Texto apresentado:
_ _ _

- Dalia Ventura
- Da BBC News Mundo
Na longa história da Inglaterra, mais tarde do Reino Unido, houve um total de 61 monarcas e apenas sete foram mulheres.
De fato, muitas listas mencionam apenas seis, porque uma delas, Joana Gray ou Joana 1ª, perdeu o cargo nove dias depois de coroada.
Quem a arrancou foi Mary 1ª, a única filha de Henrique 8° com Catarina de Aragão, a quem seus oponentes apelidaram de “Bloody Mary” (Maria Sanguinária).
Mary 1ª teve que redefinir a monarquia, aprovando leis que deixavam claro que seu poder e direitos eram iguais aos de seus antecessores do sexo masculino.
Ela reinou por cinco anos, mas se seus súditos ainda não tivessem se acostumado com uma monaca mulher, eles ainda teriam mais 45 anos pela frente para se adaptar, já que ela foi sucedida por sua meia-irmã Elizabeth 1ª, que declarou:
“Sei que tenho o corpo de uma mulher fraca e frágil, mas tenho o coração e o estômago de um rei, mais que isso, de um rei da Inglaterra.”
Oitenta e seis anos após sua morte, Maria 2ª assumiu a coroa. Ela veio da República dos Sete Países Baixos Unidos depois que o Parlamento convidou ela e seu marido William para invadir a Inglaterra e tomar o trono como os únicos governantes conjuntos da história britânica.
Seu reinado lançou as bases para os Atos de União que uniram a Inglaterra e a Escócia e fizeram de sua sucessora e irmã Ana a primeira soberana da Grã-Bretanha em 1707.
A partir daí, todos os monarcas subsequentes governaram a Inglaterra, o País de Gales e a Escócia, e algumas ilhas do Canal, em vez de apenas a Inglaterra.
A Irlanda foi incluída em 1801, quando foi criado o Reino Unido da Grã-Bretanha e Irlanda, e em 1921 ficou restrito à Irlanda do Norte.
Nenhum desses monarcas era mulher até 1837, quando aos 18 anos Victoria iniciou seu reinado de 63 anos e 216 dias, recorde só superado pela mais recente das rainhas desta história, sua tataraneta Elizabeth 2ª, que reinou por 70 anos e 214 dias.
Entre essas mulheres, que serviram não apenas como chefes de Estado, mas também do exército britânico, e atuaram como chefes supremas da Igreja da Inglaterra, duas se destacam.
Mais do que isso: elas se destacam entre todos os 61 monarcas britânicos.
Tanto que há debates sobre qual das duas foi maior, coisa que não acontece com os Georges ou Eduardos e outros.

_ _ _

Material de consulta:
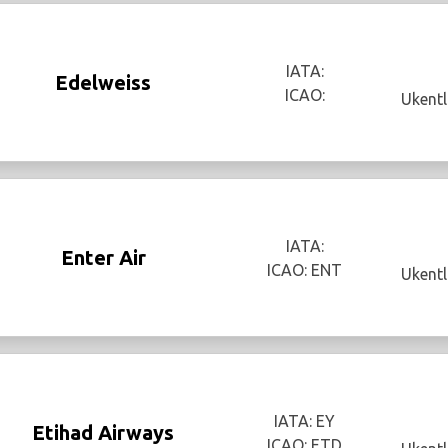
IATA:
Edelweiss
ICAO:
Ukentl
IATA:
Enter Air
ICAO: ENT
Ukentl
IATA: EY
Etihad Airways
ICAO: ETD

_ _ _

Tarefa proposta: Resuma em duas frases o texto sobre as rainhas da Inglaterra e do Reino Unido.

Resposta: Dos 61 monarcas da Inglaterra e, mais tarde, do Reino Unido, apenas sete foram mulheres (Joana Gray, Mary 1ª, Elizabeth 1ª, Maria 2ª, Ana, Victoria e Elizabeth 2ª), embora muitas listas mencionem só seis porque Joana Gray perdeu o cargo nove dias depois de coroada. Victoria reinou por 63 anos e 216 dias, recorde superado apenas por Elizabeth 2ª, com 70 anos e 214 dias, e duas dessas rainhas se destacam entre todos os monarcas britânicos, a ponto de haver debates sobre qual delas foi maior.